Since its first democratic elections, South Africa has never produced a plausible alternative to the ANC. With a one-party-always-wins mantra, South Africans will never experience a true democracy. Our country needs at least two parties (preferably three) that could possibly win an election. Our people need a choice and we need to be able to hold political parties to account when they fail (as they inevitably do).
Therefore, I am truly excited by the official launch of Agang South Africa. Dr Mamphela Ramphele* seems a true visionary with the people of South Africa at heart. A reminder of the vision that our great leader, Mr Nelson Mandela had in mind for this extraordinary country of ours.
At this stage, I don’t know all she has in store for us. I also don’t want to bring the ANC down (in this post at least), or deny the role the Democratic Alliance has to play in South African politics. However, launching a new alternative, with a leader of this calibre, can only enhance the political landscape.

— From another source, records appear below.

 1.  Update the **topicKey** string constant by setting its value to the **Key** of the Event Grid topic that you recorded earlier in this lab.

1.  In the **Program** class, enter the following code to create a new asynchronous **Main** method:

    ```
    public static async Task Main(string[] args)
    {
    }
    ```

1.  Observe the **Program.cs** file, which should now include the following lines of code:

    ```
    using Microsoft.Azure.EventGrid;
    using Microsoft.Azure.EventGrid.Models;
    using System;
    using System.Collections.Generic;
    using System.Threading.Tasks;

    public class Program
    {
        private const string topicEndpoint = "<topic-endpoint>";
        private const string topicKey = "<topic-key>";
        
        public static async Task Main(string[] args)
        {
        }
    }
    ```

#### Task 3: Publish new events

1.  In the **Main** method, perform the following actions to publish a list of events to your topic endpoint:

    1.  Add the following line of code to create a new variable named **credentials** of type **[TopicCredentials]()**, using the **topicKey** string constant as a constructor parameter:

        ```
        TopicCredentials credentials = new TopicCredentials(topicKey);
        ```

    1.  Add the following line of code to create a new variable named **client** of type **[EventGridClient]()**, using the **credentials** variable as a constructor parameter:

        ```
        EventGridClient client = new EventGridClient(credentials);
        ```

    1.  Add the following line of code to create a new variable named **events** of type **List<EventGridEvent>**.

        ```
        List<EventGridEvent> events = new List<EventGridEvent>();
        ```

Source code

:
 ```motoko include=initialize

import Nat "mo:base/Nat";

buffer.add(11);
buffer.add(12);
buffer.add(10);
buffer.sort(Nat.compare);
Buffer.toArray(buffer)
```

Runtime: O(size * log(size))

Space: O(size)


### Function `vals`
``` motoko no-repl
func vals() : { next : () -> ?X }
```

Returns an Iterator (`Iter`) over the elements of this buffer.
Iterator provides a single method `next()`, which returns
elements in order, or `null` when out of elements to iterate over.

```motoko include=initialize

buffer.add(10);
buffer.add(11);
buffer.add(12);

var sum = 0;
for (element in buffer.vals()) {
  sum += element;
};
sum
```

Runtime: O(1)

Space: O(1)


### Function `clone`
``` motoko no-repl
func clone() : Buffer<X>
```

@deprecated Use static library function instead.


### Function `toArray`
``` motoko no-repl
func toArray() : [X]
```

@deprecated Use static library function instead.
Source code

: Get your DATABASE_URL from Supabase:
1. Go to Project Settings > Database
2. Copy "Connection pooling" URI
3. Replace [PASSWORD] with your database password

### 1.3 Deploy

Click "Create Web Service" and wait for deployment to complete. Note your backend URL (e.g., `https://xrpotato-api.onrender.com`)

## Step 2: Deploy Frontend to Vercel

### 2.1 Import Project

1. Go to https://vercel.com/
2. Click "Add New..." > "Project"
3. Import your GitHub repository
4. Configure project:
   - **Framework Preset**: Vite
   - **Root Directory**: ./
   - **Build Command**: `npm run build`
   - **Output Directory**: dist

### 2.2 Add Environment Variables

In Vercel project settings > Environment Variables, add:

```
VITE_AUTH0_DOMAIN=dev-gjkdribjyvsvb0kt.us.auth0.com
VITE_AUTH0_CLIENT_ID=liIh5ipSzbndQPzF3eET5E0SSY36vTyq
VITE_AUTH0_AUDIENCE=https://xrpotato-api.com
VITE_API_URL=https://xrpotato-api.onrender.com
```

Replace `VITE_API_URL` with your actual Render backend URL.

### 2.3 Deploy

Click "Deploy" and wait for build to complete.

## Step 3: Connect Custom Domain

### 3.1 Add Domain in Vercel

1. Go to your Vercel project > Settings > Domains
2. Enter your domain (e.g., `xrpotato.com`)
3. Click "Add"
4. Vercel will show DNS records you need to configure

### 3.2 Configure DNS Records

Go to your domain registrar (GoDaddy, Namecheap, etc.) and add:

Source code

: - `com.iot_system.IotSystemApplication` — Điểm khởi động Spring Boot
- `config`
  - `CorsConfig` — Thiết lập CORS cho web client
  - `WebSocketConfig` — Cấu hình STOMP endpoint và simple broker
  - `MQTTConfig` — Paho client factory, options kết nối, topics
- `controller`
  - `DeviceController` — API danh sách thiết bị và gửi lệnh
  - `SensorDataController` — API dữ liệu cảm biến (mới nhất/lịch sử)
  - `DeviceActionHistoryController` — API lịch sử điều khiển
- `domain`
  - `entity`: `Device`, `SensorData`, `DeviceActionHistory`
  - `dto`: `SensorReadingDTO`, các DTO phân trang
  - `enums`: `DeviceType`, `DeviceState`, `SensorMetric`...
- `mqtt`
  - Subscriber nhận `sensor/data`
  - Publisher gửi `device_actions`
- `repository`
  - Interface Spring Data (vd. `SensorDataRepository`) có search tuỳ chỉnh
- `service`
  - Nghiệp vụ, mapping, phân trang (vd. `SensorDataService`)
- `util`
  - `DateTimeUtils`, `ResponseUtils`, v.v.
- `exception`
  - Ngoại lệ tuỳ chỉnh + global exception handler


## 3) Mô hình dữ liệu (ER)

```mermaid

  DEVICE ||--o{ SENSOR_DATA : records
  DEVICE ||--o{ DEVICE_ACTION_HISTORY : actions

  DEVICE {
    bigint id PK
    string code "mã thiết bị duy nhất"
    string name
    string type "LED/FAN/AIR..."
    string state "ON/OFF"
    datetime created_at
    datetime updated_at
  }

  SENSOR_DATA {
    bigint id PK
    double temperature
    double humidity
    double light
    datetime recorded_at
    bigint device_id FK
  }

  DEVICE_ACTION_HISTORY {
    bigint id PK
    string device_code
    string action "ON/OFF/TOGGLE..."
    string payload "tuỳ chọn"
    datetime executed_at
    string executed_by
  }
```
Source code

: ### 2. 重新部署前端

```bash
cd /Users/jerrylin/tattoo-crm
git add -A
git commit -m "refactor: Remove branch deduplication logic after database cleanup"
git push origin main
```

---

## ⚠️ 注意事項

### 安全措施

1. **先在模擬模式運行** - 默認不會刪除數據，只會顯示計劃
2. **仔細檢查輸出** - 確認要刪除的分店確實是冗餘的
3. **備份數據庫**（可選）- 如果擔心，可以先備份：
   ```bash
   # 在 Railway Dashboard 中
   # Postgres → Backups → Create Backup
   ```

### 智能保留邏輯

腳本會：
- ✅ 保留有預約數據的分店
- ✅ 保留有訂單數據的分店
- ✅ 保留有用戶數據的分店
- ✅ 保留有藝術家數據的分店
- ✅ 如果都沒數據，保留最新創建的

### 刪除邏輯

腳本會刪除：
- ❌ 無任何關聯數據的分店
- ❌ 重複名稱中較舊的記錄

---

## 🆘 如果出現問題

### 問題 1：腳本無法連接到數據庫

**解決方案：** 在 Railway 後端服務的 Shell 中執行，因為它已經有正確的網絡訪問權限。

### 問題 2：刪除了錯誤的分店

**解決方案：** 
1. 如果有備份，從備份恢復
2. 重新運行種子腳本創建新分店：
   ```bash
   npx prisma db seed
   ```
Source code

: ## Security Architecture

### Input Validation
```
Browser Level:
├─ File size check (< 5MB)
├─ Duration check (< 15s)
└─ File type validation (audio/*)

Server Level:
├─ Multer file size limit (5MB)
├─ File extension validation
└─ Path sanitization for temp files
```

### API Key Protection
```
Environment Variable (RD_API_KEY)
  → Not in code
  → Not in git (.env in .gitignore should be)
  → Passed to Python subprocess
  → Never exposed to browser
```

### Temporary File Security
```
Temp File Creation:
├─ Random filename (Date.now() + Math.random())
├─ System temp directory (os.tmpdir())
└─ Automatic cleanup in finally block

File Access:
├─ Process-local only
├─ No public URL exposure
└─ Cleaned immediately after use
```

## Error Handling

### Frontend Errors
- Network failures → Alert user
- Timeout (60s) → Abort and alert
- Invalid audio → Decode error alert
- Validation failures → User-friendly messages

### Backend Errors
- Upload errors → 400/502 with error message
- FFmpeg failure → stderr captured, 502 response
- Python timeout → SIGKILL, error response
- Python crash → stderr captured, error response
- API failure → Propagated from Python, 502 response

Dr Mamphela Ramphele said: “This is a momentous week for Agang SA as we prepare for the launch of our party on Saturday. Agang offers the prospect of restoring the promise of freedom and a hope for the future that is striking a chord with people across the country.”
Earlier this week, Ramphele told the Cape Town Press Club that the Independent Electoral Commission (IEC) had eroded as an independent electoral commission and that she is in talks with other parties to check certain IEC processes.
“Voters don’t actually know that they have a choice. Many are being told that if you go into that ballot box, we can see who you vote for and, therefore, we will punish you and take away your grants or your RDP houses,” she said.
Archbishop Emeritus Desmond Tutu commented in the Mail & Guardian ” I have known Dr Ramphele for more than 30 years as a brave and principled leader who has been ready to take costly stands for social justice. If Dr Ramphele formally enters the election race next year, and goes on to attract sufficient votes to become a parliamentarian, there is no doubt that South Africans will benefit from her experience and her knowledge, and from hearing her voice.”
*Dr Mamphela Ramphele has been a student activist, a medical doctor, a community development activist, a researcher, a university executive, a global public servant and is now an active citizen in both the public and private sectors.